Ohnehin gehörten die Harzer Bergleute seinerzeit einer innovativen Branche an. Sie erfanden das Drahtseil, die Fahrkunst, ein vorindustrieller Lift, der die Bergmänner in die Schächte und aus ihnen heraus brachte. Und sie nutzten die Kanarienvögel als Frühwarnsystem. Die kleinen Sänger waren lebendige Alarmanlagen. Die Tiere warnten vor „matten Wettern“, vor giftigen Gasen wie Kohlenmonoxid und Sauerstoffmangel. Verstummte der Vogel im Schacht, war es für den Bergmann angesichts des toten Vogels höchste Zeit, über Tage zu kommen. Der Kanarienvogel eignet sich für einen solchen Gefahreinsatz unter Tage gut, weil er sehr schnell auf Kohlenmonoxid reagiert.

Goethe hat sich im Harz mehrfach über den Bergbau informiert. Er reiste auch nach St.Andreasberg. Die Harzer Roller lernte er wohl nicht kennen. Als er 1777 in die Grube Samson einfuhr, stand die große Zeit der Kanarienzucht noch bevor. Wer weiß, wie der Großpoet, der dieses Jahr 270. Geburtstag gefeiert hätte und vom Land, „wo die Zitronen blühn“ schwärmte, die Zitronenvögel aus dem Harz verewigt hätte? Hätte er sonst derart trübe Zeilen nach seinem Besuch in St.Andreasberg notiert? Ihm „ward sehr sauer“, hatte der Dichterfürst geschrieben, als er aus der Grube Samson kam.

Und heute, wie geht es weiter mit den Harzer Rollern? Glücklicherweise ist Jochen Klähns Nachfolge gesichert. Wenn der 80-Jährige als Museumschef ausscheidet, führen der frühere Bürgermeister Hans-Günter Schärf und Forstwirt und Welterbe-Führer Christian Barsch als Pächter die Grube Samson samt Kanarien-Museum weiter.

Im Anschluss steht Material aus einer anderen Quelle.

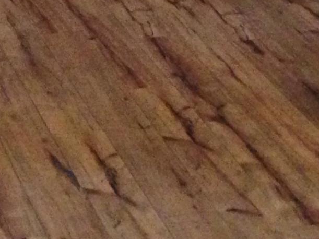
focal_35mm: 162
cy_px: -254
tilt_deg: -9.0
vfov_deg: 8.6
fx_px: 1493
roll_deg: +0.9
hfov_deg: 12.1
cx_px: -2
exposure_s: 1/16
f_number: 2.4
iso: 500
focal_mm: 4.12
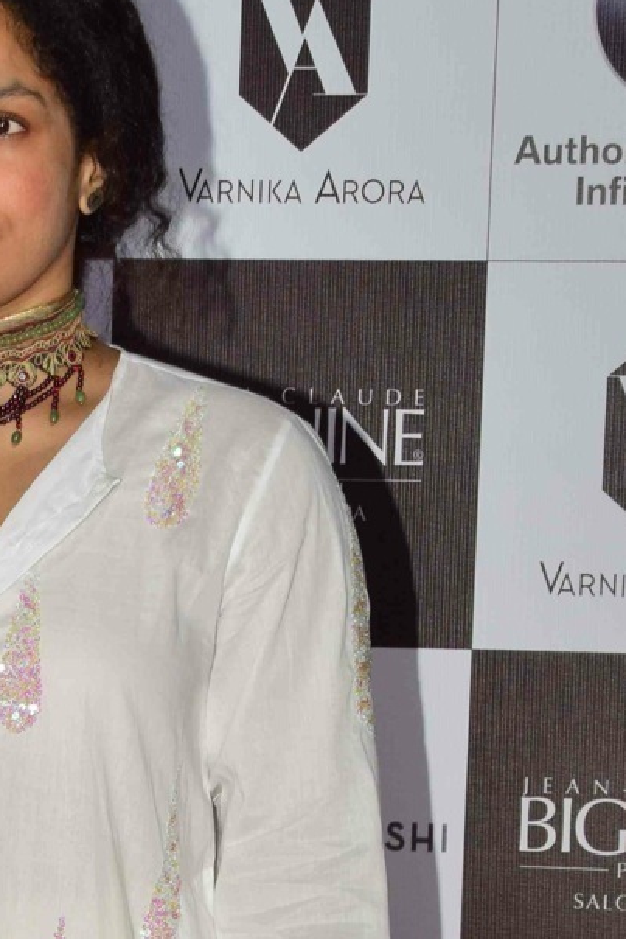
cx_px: 6
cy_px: 1225
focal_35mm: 184
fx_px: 4796
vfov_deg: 10.9
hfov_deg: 7.4
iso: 400
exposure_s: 1/160
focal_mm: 38
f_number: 5.6
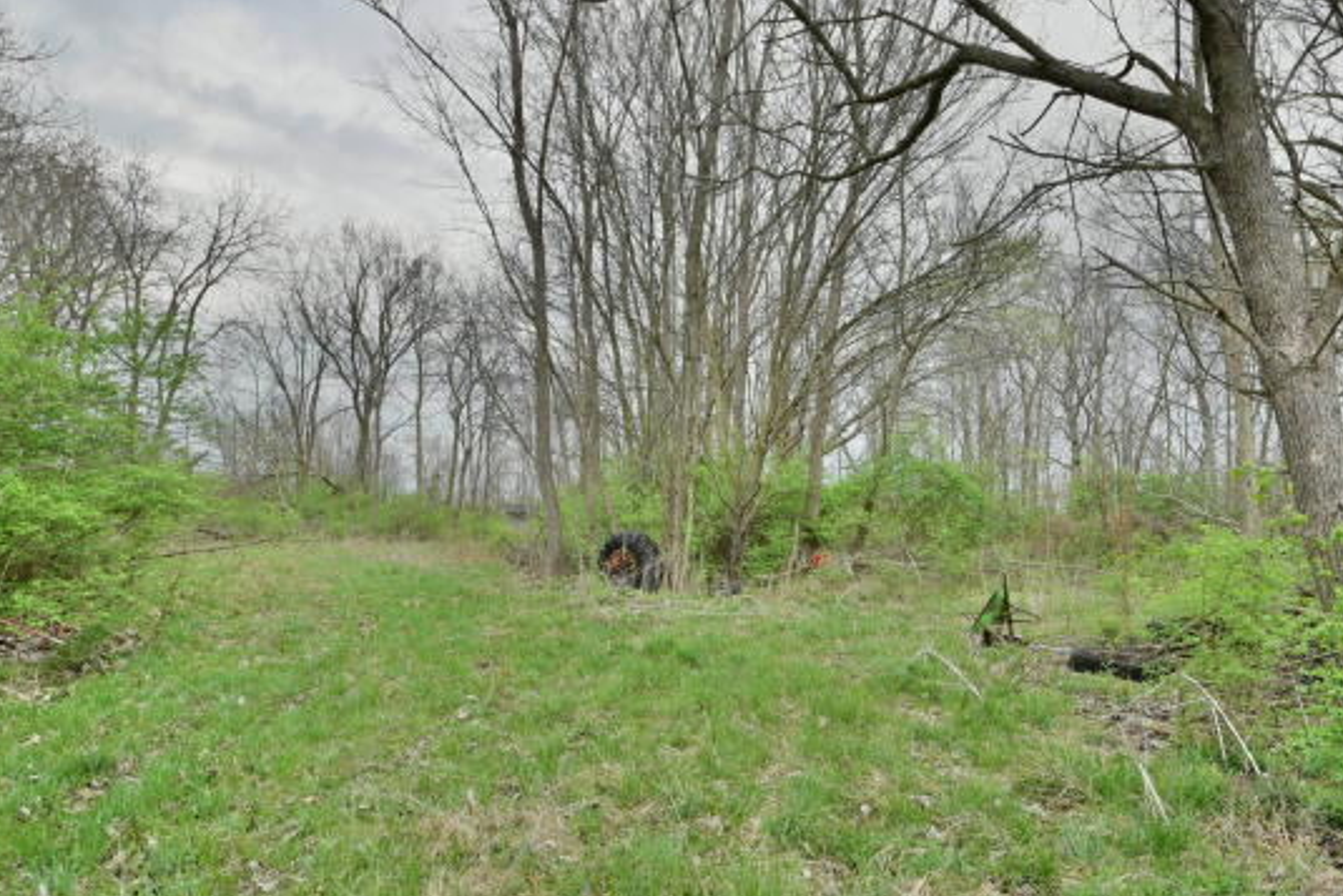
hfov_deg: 80.8
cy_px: 520
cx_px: 757
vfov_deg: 59.2
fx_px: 784
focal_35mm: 21
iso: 100
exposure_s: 1/100
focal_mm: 10
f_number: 10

Im Museum pfeifen und trillern zwar auch noch Harzer Roller. Wer aber Interesse an einem Vogel hat, wendet sich besser an die Harzer Interessengemeinschaft der Gesangskanarienzüchter. Der St.Andreasberger Volker Jung ist Mitglied und gibt gerne Auskunft, Telefon (05582) 28789575.

Es gibt auch andernorts Freunde der Harzer Roller. Auf Youtube sind einige Sänger zu hören, wie sie minutenlang ihr lülülü, lololo und lululu trällern – bei geschlossenem Schnabel, versteht sich.